Pull out the records starting with the line that contains "Does the chart have visible grid lines?" and going on through the line that contains "Is the sum of", and repeat them word for word.

**Provided information:**
____________________
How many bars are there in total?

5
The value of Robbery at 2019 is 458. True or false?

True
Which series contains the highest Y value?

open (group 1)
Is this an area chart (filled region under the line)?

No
____________________
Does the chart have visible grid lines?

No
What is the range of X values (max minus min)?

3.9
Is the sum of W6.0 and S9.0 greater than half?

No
____________________
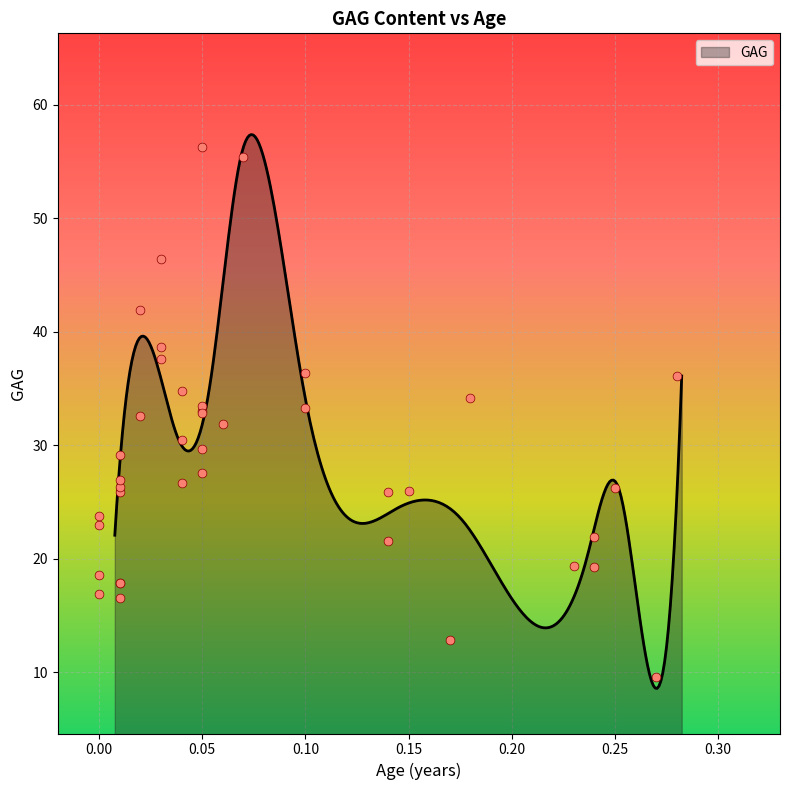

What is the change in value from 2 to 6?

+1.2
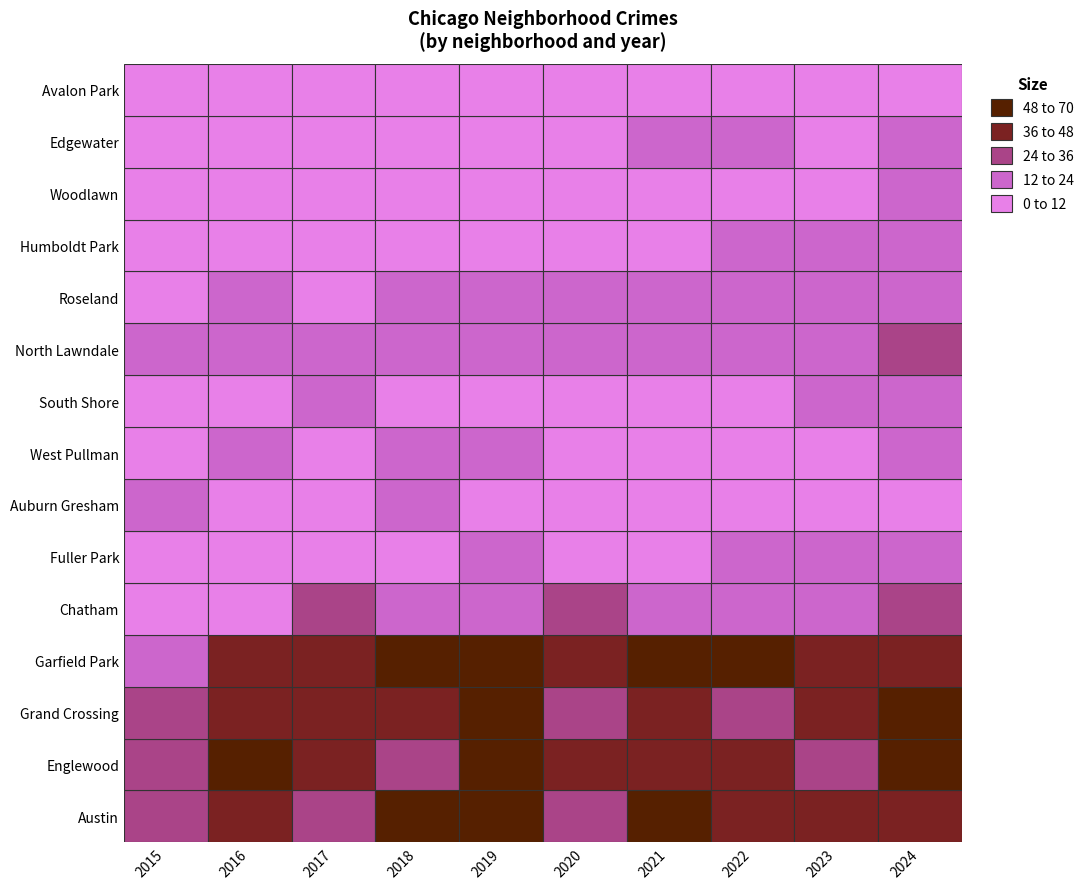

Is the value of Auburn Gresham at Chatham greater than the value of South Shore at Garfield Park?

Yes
____________________
**Written reply:**
Does the chart have visible grid lines?

No
What is the range of X values (max minus min)?

3.9
Is the sum of W6.0 and S9.0 greater than half?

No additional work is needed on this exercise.